= Ronald C. Wornick =

American food scientist, entrepreneur, and art collector (1932–2021)

Ronald C. Wornick (May 21, 1932 – July 31, 2021) was an American food scientist, entrepreneur and art collector. He was best known for founding The Wornick Company, which was selected by the U.S. Department of Defense in 1979 to mass-produce Meals, Ready to Eat or MREs, a next-generation version of individual combat meals or C-Rations that brought greater menu variety and improved food storage and preparation options to servicemen in the field.

== Early life ==

Wornick, the son of Russian immigrant Jews, grew up in Malden, Massachusetts, a suburb of Boston. While attending Malden's public schools, he took up the trumpet and formed a dance band at age 14. He moonlighted as a paid musician while attending Tufts University in Medford, Massachusetts.

Upon graduation from Tufts University in 1954 with a Bachelor of Science, Wornick enlisted in the United States Army and was later assigned to its 82nd Airborne Division Band where he played the trumpet until being transferred to the army's food laboratory in New York City.
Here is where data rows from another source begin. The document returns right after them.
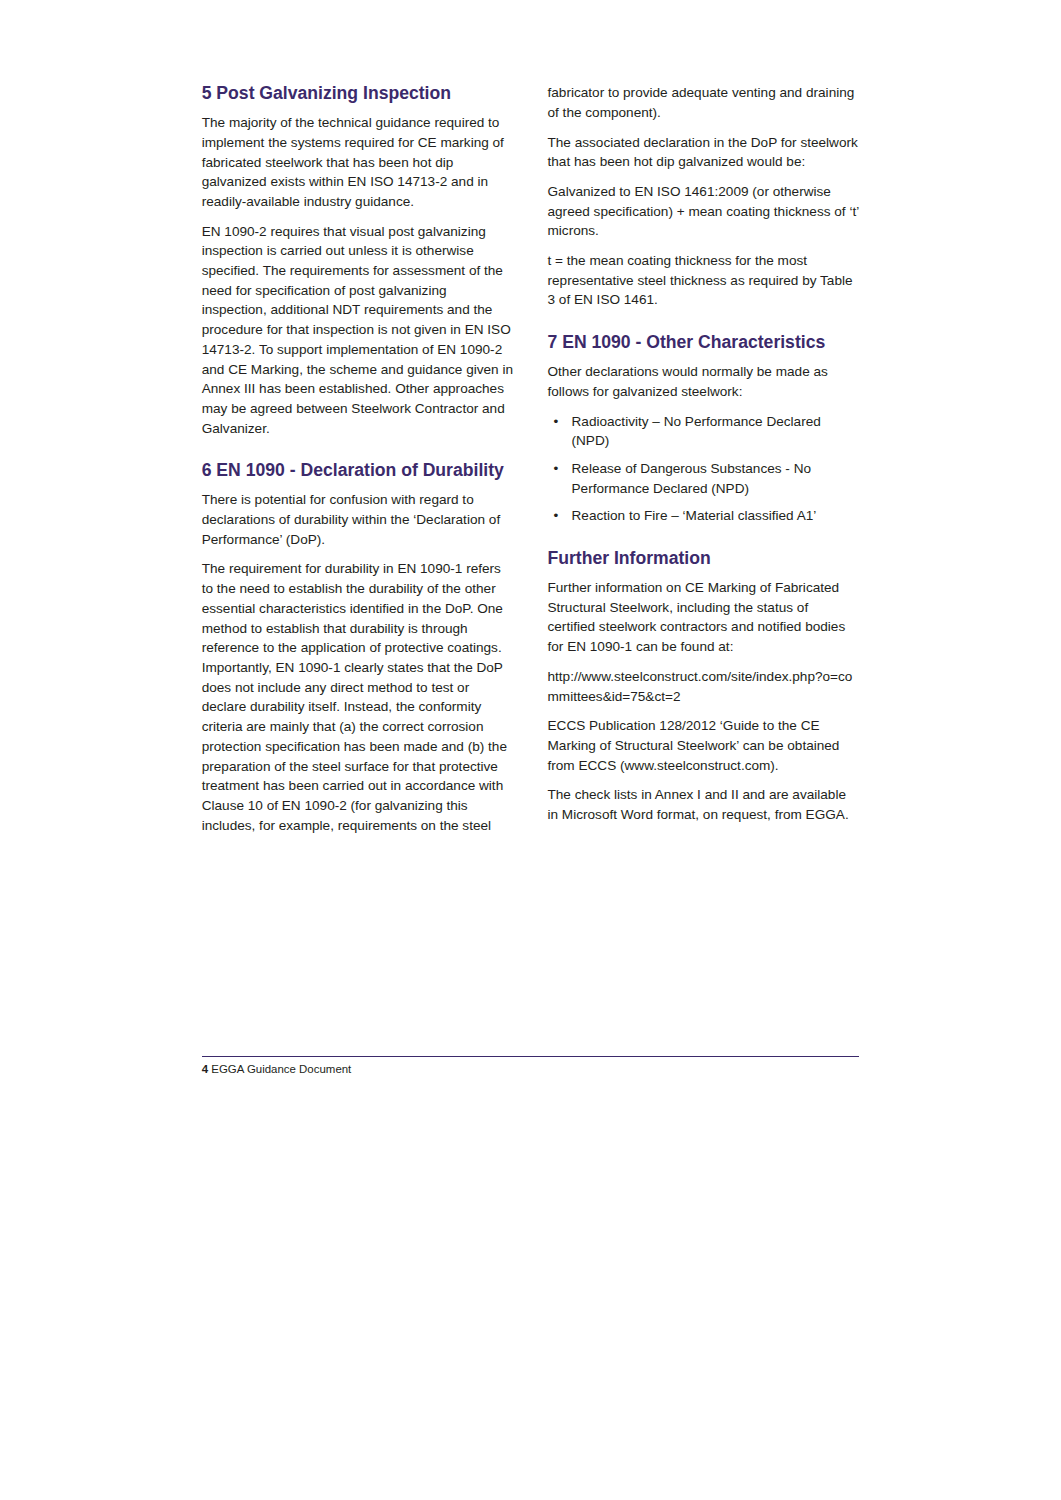5 Post Galvanizing Inspection
The majority of the technical guidance required to implement the systems required for CE marking of fabricated steelwork that has been hot dip galvanized exists within EN ISO 14713-2 and in readily-available industry guidance.
EN 1090-2 requires that visual post galvanizing inspection is carried out unless it is otherwise specified. The requirements for assessment of the need for specification of post galvanizing inspection, additional NDT requirements and the procedure for that inspection is not given in EN ISO 14713-2. To support implementation of EN 1090-2 and CE Marking, the scheme and guidance given in Annex III has been established. Other approaches may be agreed between Steelwork Contractor and Galvanizer.
6 EN 1090 - Declaration of Durability
There is potential for confusion with regard to declarations of durability within the ‘Declaration of Performance’ (DoP).
The requirement for durability in EN 1090-1 refers to the need to establish the durability of the other essential characteristics identified in the DoP. One method to establish that durability is through reference to the application of protective coatings. Importantly, EN 1090-1 clearly states that the DoP does not include any direct method to test or declare durability itself. Instead, the conformity criteria are mainly that (a) the correct corrosion protection specification has been made and (b) the preparation of the steel surface for that protective treatment has been carried out in accordance with Clause 10 of EN 1090-2 (for galvanizing this includes, for example, requirements on the steel fabricator to provide adequate venting and draining of the component).
The associated declaration in the DoP for steelwork that has been hot dip galvanized would be:
Galvanized to EN ISO 1461:2009 (or otherwise agreed specification) + mean coating thickness of ‘t’ microns.
t = the mean coating thickness for the most representative steel thickness as required by Table 3 of EN ISO 1461.
7 EN 1090 - Other Characteristics
Other declarations would normally be made as follows for galvanized steelwork:
Radioactivity – No Performance Declared (NPD)
Release of Dangerous Substances - No Performance Declared (NPD)
Reaction to Fire – ‘Material classified A1’
Further Information
Further information on CE Marking of Fabricated Structural Steelwork, including the status of certified steelwork contractors and notified bodies for EN 1090-1 can be found at:
http://www.steelconstruct.com/site/index.php?o=committees&id=75&ct=2
ECCS Publication 128/2012 ‘Guide to the CE Marking of Structural Steelwork’ can be obtained from ECCS (www.steelconstruct.com).
The check lists in Annex I and II and are available in Microsoft Word format, on request, from EGGA.
4 EGGA Guidance Document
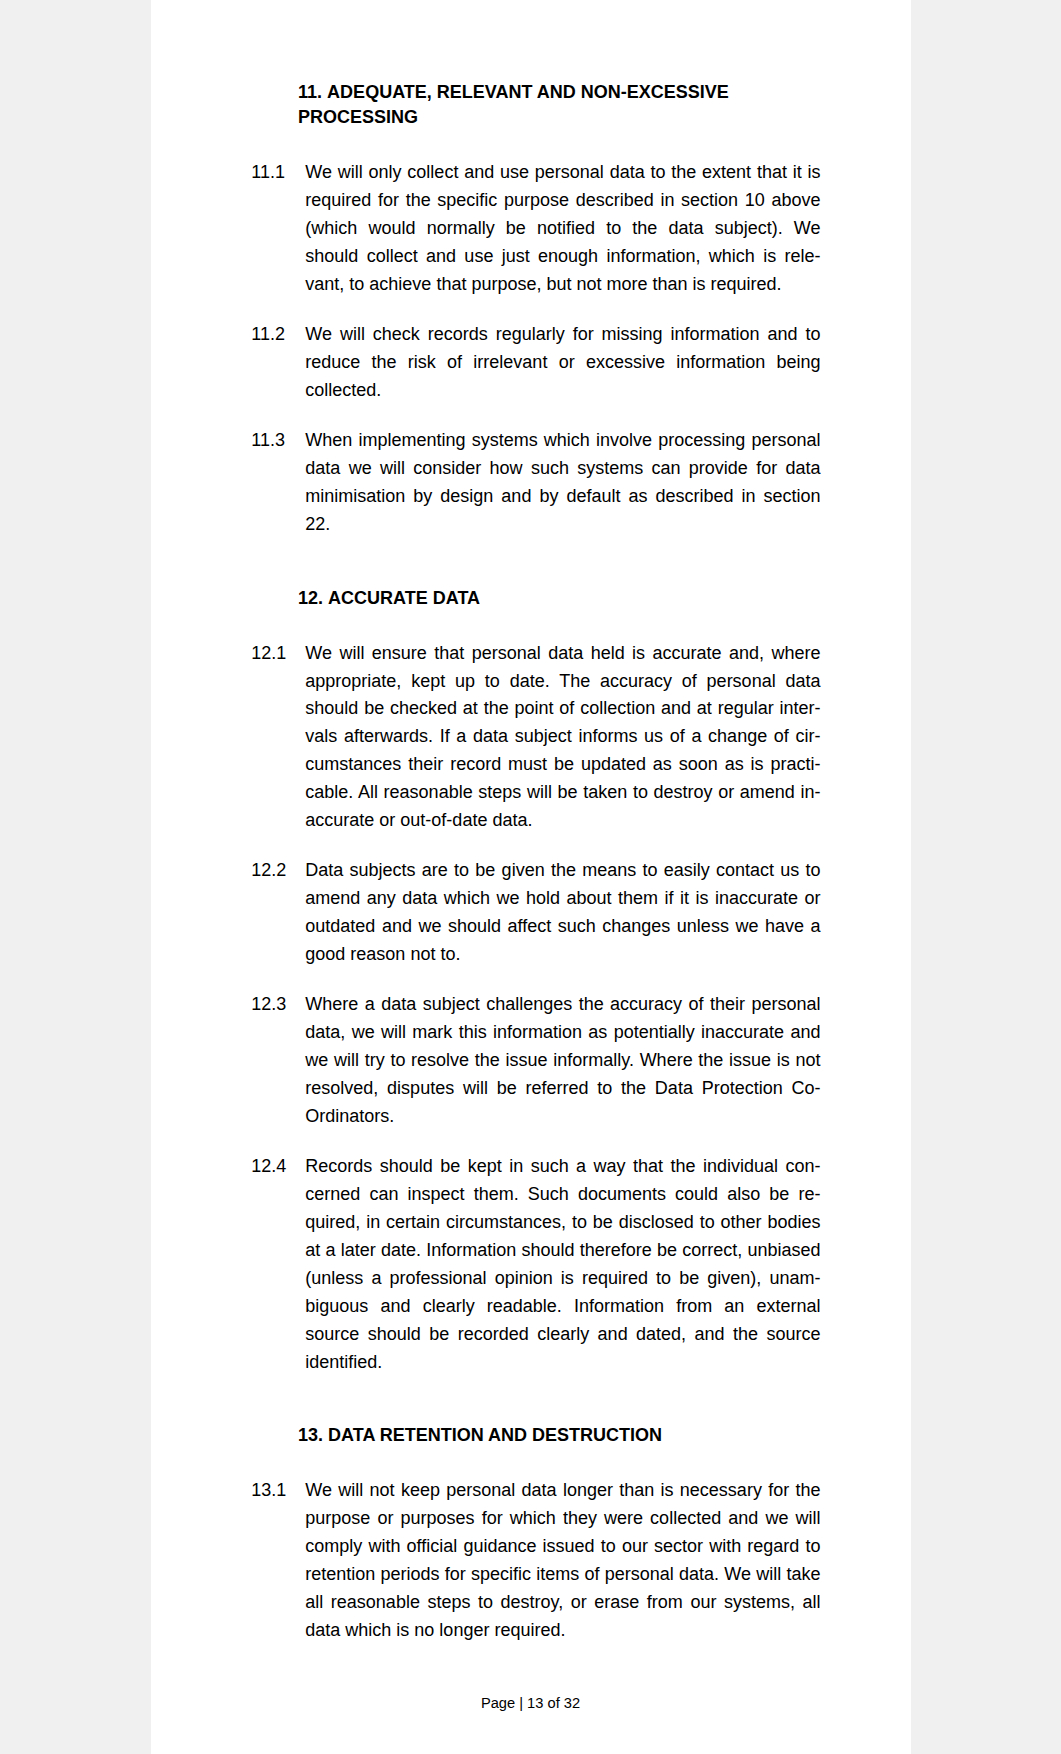11. Adequate, Relevant and Non-Excessive Processing
11.1
We will only collect and use personal data to the extent that it is required for the specific purpose described in section 10 above (which would normally be notified to the data subject). We should collect and use just enough information, which is relevant, to achieve that purpose, but not more than is required.
11.2
We will check records regularly for missing information and to reduce the risk of irrelevant or excessive information being collected.
11.3
When implementing systems which involve processing personal data we will consider how such systems can provide for data minimisation by design and by default as described in section 22.
12. Accurate Data
12.1
We will ensure that personal data held is accurate and, where appropriate, kept up to date. The accuracy of personal data should be checked at the point of collection and at regular intervals afterwards. If a data subject informs us of a change of circumstances their record must be updated as soon as is practicable. All reasonable steps will be taken to destroy or amend inaccurate or out-of-date data.
12.2
Data subjects are to be given the means to easily contact us to amend any data which we hold about them if it is inaccurate or outdated and we should affect such changes unless we have a good reason not to.
12.3
Where a data subject challenges the accuracy of their personal data, we will mark this information as potentially inaccurate and we will try to resolve the issue informally. Where the issue is not resolved, disputes will be referred to the Data Protection Co-Ordinators.
12.4
Records should be kept in such a way that the individual concerned can inspect them. Such documents could also be required, in certain circumstances, to be disclosed to other bodies at a later date. Information should therefore be correct, unbiased (unless a professional opinion is required to be given), unambiguous and clearly readable. Information from an external source should be recorded clearly and dated, and the source identified.
13. Data Retention and Destruction
13.1
We will not keep personal data longer than is necessary for the purpose or purposes for which they were collected and we will comply with official guidance issued to our sector with regard to retention periods for specific items of personal data. We will take all reasonable steps to destroy, or erase from our systems, all data which is no longer required.
Page | 13 of 32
It was during this period he began experimenting with food technologies, including food lyophilization or freeze-drying. While in the army, Wornick married Anita Lev in 1955.

== Honorable discharge and graduate school ==

After being discharged from the army in 1957, Wornick entered graduate school at the Massachusetts Institute of Technology in Cambridge, studying under the food scientist Bernard E. Proctor. During this time he also worked part-time at the National Fisheries Institute (NFI) developing processes for testing the freshness of fish based on trimethylamine oxide levels. In 1959, midway through graduate school, Wornick took a temporary leave of absence from MIT in order to pursue a paid position as a library assistant at the research center of United Fruit Company in Norwood, Massachusetts. At the time, United Fruit Company (the predecessor to Chiquita) was struggling to contain the spread of a soil-born fungus destroying its banana farms in Latin America, known as Panama disease (Fusarium Wilt). Wornick, who helped come up with a treatment for Panama Disease, was promoted to scientist and later a division president in charge of food processing. MIT awarded him a graduate degree shortly thereafter.

== Corporate career ==

In 1970, United Fruit Company merged with AMK-John Morrell to become United Brands. Wornick, by then director of corporate development, resigned from the company, acquiring its multimillion-dollar a year freeze-dried food division, Right Away Foods Corporation in San Carlos, Texas, where he moved to oversee operations. Wornick then began the management of Right Away Foods which was ultimately purchased in 1972 by The Clorox Company, Wornick stayed on as part of its management team and served as a board member.

== Contribution to MREs ==

In 1976, he resigned and reacquired the firm, later changing its name to The Wornick Company. In 1979, it was selected by the U.S. military to commercialize and deliver its newest version of the individual combat field ration, Meals, Ready to Eat or MREs. Lighter and smaller than the old C-Rations, the MREs produced by the Wornick Company, weighed approximately 1.5 pounds and covered an area of .08 cubic feet. They revolutionized how and what servicemen ate in the field.

First put into service by the U.S. Space program, MREs featured specially designed meal pouches known as "retort packages". The pouches, made from multiple layers of flexible laminate, allowed for the sterile packaging of a wide variety of fully cooked, thermo stabilized (heat-treated) high caloric (1,300 on average) meals. They could be eaten cold, warmed by submersing in hot water, or through the use of a flameless ration heater, a meal component introduced by the military in 1992.

The Wornick Company eventually became a supplier of individual and group military field rations to the U.S. Department of Defense. Its MREs were not only used by the U.S. military but foreign combat forces as well as international humanitarian aid organizations.

Wornick retired in 1995, selling the multimillion-dollar food conglomerate through an ESOP to its employees. He remained on the board until 1999. In 2004, The Wornick Company was purchased by Veritas Capital Fund II LP for $155 million.

== Private life ==

Wornick and his wife were private collectors of contemporary (also known as conceptual) craft. Beginning in the mid-1980s, Wornick, a woodworker, began collecting pieces made from wood, ceramics, glass, fiber, and metal, creating a contemporary craft collection. The collection, which was bequeathed in part (250 pieces) to the Museum of Fine Art in Boston in 2007, has been on exhibit at the Museum of Fine Art in Boston, American Craft Museum in New York, and the Oakland Museum of California.

Wornick also was involved in the wine industry, growing Veder Hills estate and vineyards which became Hess Collection and the development of Seven Stones, a 45 acre premier estate, winery and vineyards in St. Helena, which produces 500 cases of premium cabernet wine that has garnered ratings as high as 99 points. It was sold to Hanwha in 2023 in the largest sale by Compass in Napa history.